Start of TEXT SEGMENT
Since we start at position 0 and have steps moves, with each move allowing us to go left, right, or stay, the maximum distance we can reach from origin is steps. Therefore:

• The number of unique states is O(steps × min(steps, arrLen))
• When arrLen > steps, the effective positions we can reach are limited to [0, steps], making it O(steps²)
• When arrLen ≤ steps, we have O(steps × arrLen) states

The reference answer simplifies this to O(steps × steps) because in most practical scenarios, the positions we can actually reach are limited by the number of steps, effectively making the complexity O(steps²) for both time and space.

Learn more about how to find time and space complexity quickly.

Common Pitfalls

1. Not Optimizing the Search Space

A critical optimization that's easy to miss is that we don't need to consider positions beyond min(arrLen, steps // 2 + 1). Since we start at position 0 and must return to 0, the maximum distance we can travel is steps // 2 (go out and come back). Many solutions fail to include this optimization, leading to unnecessary computation and potential timeout for large inputs.

Problem Code:

@cache
def dfs(position: int, remaining_steps: int) -> int:
    if position < 0 or position >= arrLen or remaining_steps < 0:
        return 0
    # ... rest of the code

Solution:

# Optimize the array length to avoid unnecessary states
max_position = min(arrLen, steps // 2 + 1)

@cache
def dfs(position: int, remaining_steps: int) -> int:
    if position < 0 or position >= max_position or remaining_steps < 0:
        return 0
    # ... rest of the code

2. Forgetting to Apply Modulo Consistently

Another common mistake is forgetting to apply the modulo operation after accumulating results, which can cause integer overflow in languages with fixed integer sizes or incorrect results.

Problem Code:

ways = 0
for move in [-1, 0, 1]:
    ways += dfs(position + move, remaining_steps - 1)
return ways  # Forgot to apply modulo!

Solution:

ways = 0
for move in [-1, 0, 1]:
    ways += dfs(position + move, remaining_steps - 1)
    ways %= MOD  # Apply modulo after each addition
return ways

3. Incorrect Base Case Ordering

Checking base cases in the wrong order can lead to incorrect results. The "too far to return" check (position > remaining_steps) should come after boundary checks to avoid index errors.

Problem Code:

def dfs(position: int, remaining_steps: int) -> int:
    # Checking distance before boundaries - could cause issues
    if position > remaining_steps:
        return 0
    if position < 0 or position >= arrLen:
        return 0

Solution:

def dfs(position: int, remaining_steps: int) -> int:
    # Check boundaries first
    if position < 0 or position >= arrLen or remaining_steps < 0:
        return 0
    # Then check if too far to return
    if position > remaining_steps:
        return 0

4. Memory Limit Issues with Large Inputs

For very large values of steps and arrLen, the memoization cache can grow too large. Using the optimization from pitfall #1 is crucial to prevent this.
End of TEXT SEGMENT
• TO DO:
a: Output the portion of the pitfalls text above from "Since we start at position 0 and have" up to and including "space complexity quickly.".
b: Answer these questions using the pitfalls text above, marking each answer with the matching numeral:
(i) What maximum distance can be traveled when starting at position 0 and needing to return to 0?
(ii) Which check should come after the boundary checks?
(iii) To what complexity does the reference answer simplify the number of states?
Start of DATA SECTION
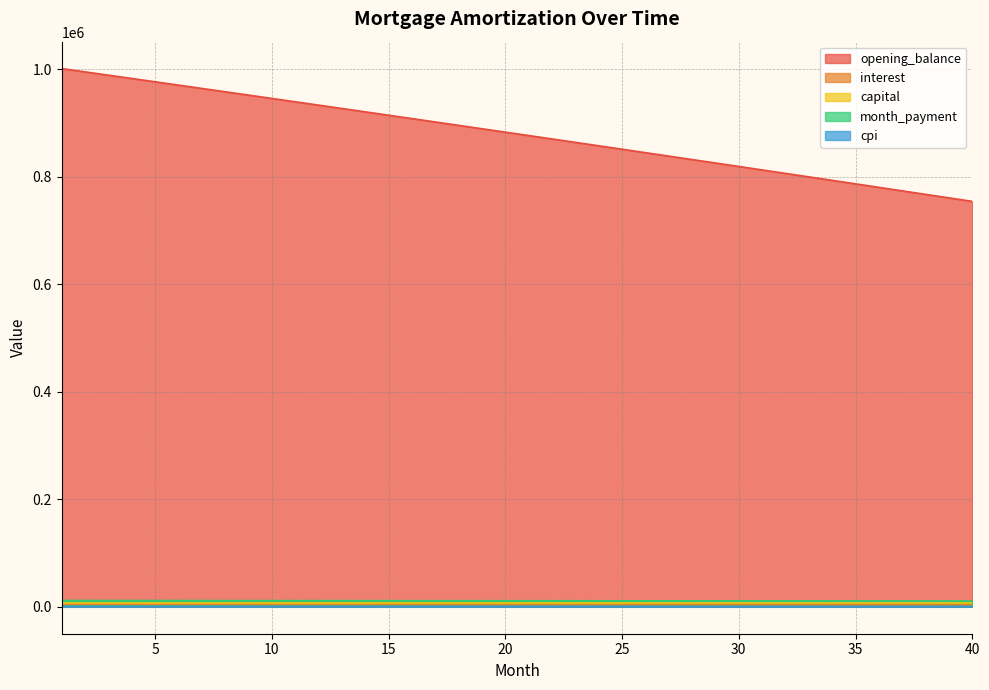

At 34, list the series in order from largest to smallest.

opening_balance, month_payment, capital, interest, cpi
End of DATA SECTION
• RESULTS IN ORDER:
a:
Since we start at position 0 and have steps moves, with each move allowing us to go left, right, or stay, the maximum distance we can reach from origin is steps. Therefore:

• The number of unique states is O(steps × min(steps, arrLen))
• When arrLen > steps, the effective positions we can reach are limited to [0, steps], making it O(steps²)
• When arrLen ≤ steps, we have O(steps × arrLen) states

The reference answer simplifies this to O(steps × steps) because in most practical scenarios, the positions we can actually reach are limited by the number of steps, effectively making the complexity O(steps²) for both time and space.

Learn more about how to find time and space complexity quickly.

b:
(i) steps // 2
(ii) The "too far to return" check (position > remaining_steps)
(iii) O(steps × steps), which is O(steps²)